> Data extracts:
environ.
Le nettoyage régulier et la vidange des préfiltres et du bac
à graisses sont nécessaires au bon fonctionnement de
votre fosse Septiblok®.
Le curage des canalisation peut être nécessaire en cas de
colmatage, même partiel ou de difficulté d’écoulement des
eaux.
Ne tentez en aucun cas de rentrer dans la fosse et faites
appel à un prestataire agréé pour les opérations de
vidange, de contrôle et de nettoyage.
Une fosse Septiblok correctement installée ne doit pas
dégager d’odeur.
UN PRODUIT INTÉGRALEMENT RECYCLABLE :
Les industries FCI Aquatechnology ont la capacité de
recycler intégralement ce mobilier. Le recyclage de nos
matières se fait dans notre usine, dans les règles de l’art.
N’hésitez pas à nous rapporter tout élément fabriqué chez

> What you need to do: Copy the entire listing above word for word, keeping its French text and line breaks unchanged.

> Task solution:
environ.
Le nettoyage régulier et la vidange des préfiltres et du bac
à graisses sont nécessaires au bon fonctionnement de
votre fosse Septiblok®.
Le curage des canalisation peut être nécessaire en cas de
colmatage, même partiel ou de difficulté d’écoulement des
eaux.
Ne tentez en aucun cas de rentrer dans la fosse et faites
appel à un prestataire agréé pour les opérations de
vidange, de contrôle et de nettoyage.
Une fosse Septiblok correctement installée ne doit pas
dégager d’odeur.
UN PRODUIT INTÉGRALEMENT RECYCLABLE :
Les industries FCI Aquatechnology ont la capacité de
recycler intégralement ce mobilier. Le recyclage de nos
matières se fait dans notre usine, dans les règles de l’art.
N’hésitez pas à nous rapporter tout élément fabriqué chez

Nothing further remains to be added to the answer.